• Given exercise: Copy every line of the data below without changing anything.

• Source records:

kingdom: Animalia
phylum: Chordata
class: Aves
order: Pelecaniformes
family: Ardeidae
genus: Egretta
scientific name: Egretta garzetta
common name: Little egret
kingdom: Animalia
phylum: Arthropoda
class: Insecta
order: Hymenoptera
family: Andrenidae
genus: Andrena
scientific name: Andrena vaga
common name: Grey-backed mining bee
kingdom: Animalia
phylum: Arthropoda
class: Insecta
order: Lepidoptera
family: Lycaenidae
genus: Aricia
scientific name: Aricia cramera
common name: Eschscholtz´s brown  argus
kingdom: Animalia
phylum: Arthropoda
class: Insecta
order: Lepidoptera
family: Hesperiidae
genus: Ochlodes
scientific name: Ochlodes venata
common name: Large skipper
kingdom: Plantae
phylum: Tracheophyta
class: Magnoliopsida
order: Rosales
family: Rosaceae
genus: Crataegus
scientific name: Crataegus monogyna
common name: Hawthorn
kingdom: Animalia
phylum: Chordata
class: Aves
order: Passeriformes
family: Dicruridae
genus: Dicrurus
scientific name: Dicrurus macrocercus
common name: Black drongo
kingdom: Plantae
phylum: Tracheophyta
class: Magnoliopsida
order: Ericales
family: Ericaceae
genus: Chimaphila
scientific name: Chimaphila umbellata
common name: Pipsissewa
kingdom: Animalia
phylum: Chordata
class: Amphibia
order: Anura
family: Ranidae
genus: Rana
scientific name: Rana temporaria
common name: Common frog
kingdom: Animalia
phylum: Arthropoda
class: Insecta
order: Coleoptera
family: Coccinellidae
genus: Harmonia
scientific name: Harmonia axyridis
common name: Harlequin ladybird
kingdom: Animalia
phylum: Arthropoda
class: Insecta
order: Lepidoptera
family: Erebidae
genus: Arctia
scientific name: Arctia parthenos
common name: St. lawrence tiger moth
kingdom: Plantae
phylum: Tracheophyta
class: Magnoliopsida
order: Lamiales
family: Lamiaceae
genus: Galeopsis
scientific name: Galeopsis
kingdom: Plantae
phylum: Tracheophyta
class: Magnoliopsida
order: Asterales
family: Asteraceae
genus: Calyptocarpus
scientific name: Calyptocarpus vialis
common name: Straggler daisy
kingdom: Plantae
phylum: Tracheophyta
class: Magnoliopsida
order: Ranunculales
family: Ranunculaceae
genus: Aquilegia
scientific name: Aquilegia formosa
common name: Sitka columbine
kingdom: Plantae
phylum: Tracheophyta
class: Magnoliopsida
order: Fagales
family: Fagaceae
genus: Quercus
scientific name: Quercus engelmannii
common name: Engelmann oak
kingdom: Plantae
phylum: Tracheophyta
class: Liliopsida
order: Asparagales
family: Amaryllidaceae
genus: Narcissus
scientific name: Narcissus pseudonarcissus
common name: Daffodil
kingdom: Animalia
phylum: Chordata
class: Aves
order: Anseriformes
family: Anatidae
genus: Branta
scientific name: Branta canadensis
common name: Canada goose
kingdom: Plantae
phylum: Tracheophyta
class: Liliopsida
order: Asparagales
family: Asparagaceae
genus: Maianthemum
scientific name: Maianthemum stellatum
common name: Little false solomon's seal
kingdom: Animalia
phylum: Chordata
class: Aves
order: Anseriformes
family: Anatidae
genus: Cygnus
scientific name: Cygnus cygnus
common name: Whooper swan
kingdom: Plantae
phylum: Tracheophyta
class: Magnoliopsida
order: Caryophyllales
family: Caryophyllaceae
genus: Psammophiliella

• Output of the task:
kingdom: Animalia
phylum: Chordata
class: Aves
order: Pelecaniformes
family: Ardeidae
genus: Egretta
scientific name: Egretta garzetta
common name: Little egret
kingdom: Animalia
phylum: Arthropoda
class: Insecta
order: Hymenoptera
family: Andrenidae
genus: Andrena
scientific name: Andrena vaga
common name: Grey-backed mining bee
kingdom: Animalia
phylum: Arthropoda
class: Insecta
order: Lepidoptera
family: Lycaenidae
genus: Aricia
scientific name: Aricia cramera
common name: Eschscholtz´s brown  argus
kingdom: Animalia
phylum: Arthropoda
class: Insecta
order: Lepidoptera
family: Hesperiidae
genus: Ochlodes
scientific name: Ochlodes venata
common name: Large skipper
kingdom: Plantae
phylum: Tracheophyta
class: Magnoliopsida
order: Rosales
family: Rosaceae
genus: Crataegus
scientific name: Crataegus monogyna
common name: Hawthorn
kingdom: Animalia
phylum: Chordata
class: Aves
order: Passeriformes
family: Dicruridae
genus: Dicrurus
scientific name: Dicrurus macrocercus
common name: Black drongo
kingdom: Plantae
phylum: Tracheophyta
class: Magnoliopsida
order: Ericales
family: Ericaceae
genus: Chimaphila
scientific name: Chimaphila umbellata
common name: Pipsissewa
kingdom: Animalia
phylum: Chordata
class: Amphibia
order: Anura
family: Ranidae
genus: Rana
scientific name: Rana temporaria
common name: Common frog
kingdom: Animalia
phylum: Arthropoda
class: Insecta
order: Coleoptera
family: Coccinellidae
genus: Harmonia
scientific name: Harmonia axyridis
common name: Harlequin ladybird
kingdom: Animalia
phylum: Arthropoda
class: Insecta
order: Lepidoptera
family: Erebidae
genus: Arctia
scientific name: Arctia parthenos
common name: St. lawrence tiger moth
kingdom: Plantae
phylum: Tracheophyta
class: Magnoliopsida
order: Lamiales
family: Lamiaceae
genus: Galeopsis
scientific name: Galeopsis
kingdom: Plantae
phylum: Tracheophyta
class: Magnoliopsida
order: Asterales
family: Asteraceae
genus: Calyptocarpus
scientific name: Calyptocarpus vialis
common name: Straggler daisy
kingdom: Plantae
phylum: Tracheophyta
class: Magnoliopsida
order: Ranunculales
family: Ranunculaceae
genus: Aquilegia
scientific name: Aquilegia formosa
common name: Sitka columbine
kingdom: Plantae
phylum: Tracheophyta
class: Magnoliopsida
order: Fagales
family: Fagaceae
genus: Quercus
scientific name: Quercus engelmannii
common name: Engelmann oak
kingdom: Plantae
phylum: Tracheophyta
class: Liliopsida
order: Asparagales
family: Amaryllidaceae
genus: Narcissus
scientific name: Narcissus pseudonarcissus
common name: Daffodil
kingdom: Animalia
phylum: Chordata
class: Aves
order: Anseriformes
family: Anatidae
genus: Branta
scientific name: Branta canadensis
common name: Canada goose
kingdom: Plantae
phylum: Tracheophyta
class: Liliopsida
order: Asparagales
family: Asparagaceae
genus: Maianthemum
scientific name: Maianthemum stellatum
common name: Little false solomon's seal
kingdom: Animalia
phylum: Chordata
class: Aves
order: Anseriformes
family: Anatidae
genus: Cygnus
scientific name: Cygnus cygnus
common name: Whooper swan
kingdom: Plantae
phylum: Tracheophyta
class: Magnoliopsida
order: Caryophyllales
family: Caryophyllaceae
genus: Psammophiliella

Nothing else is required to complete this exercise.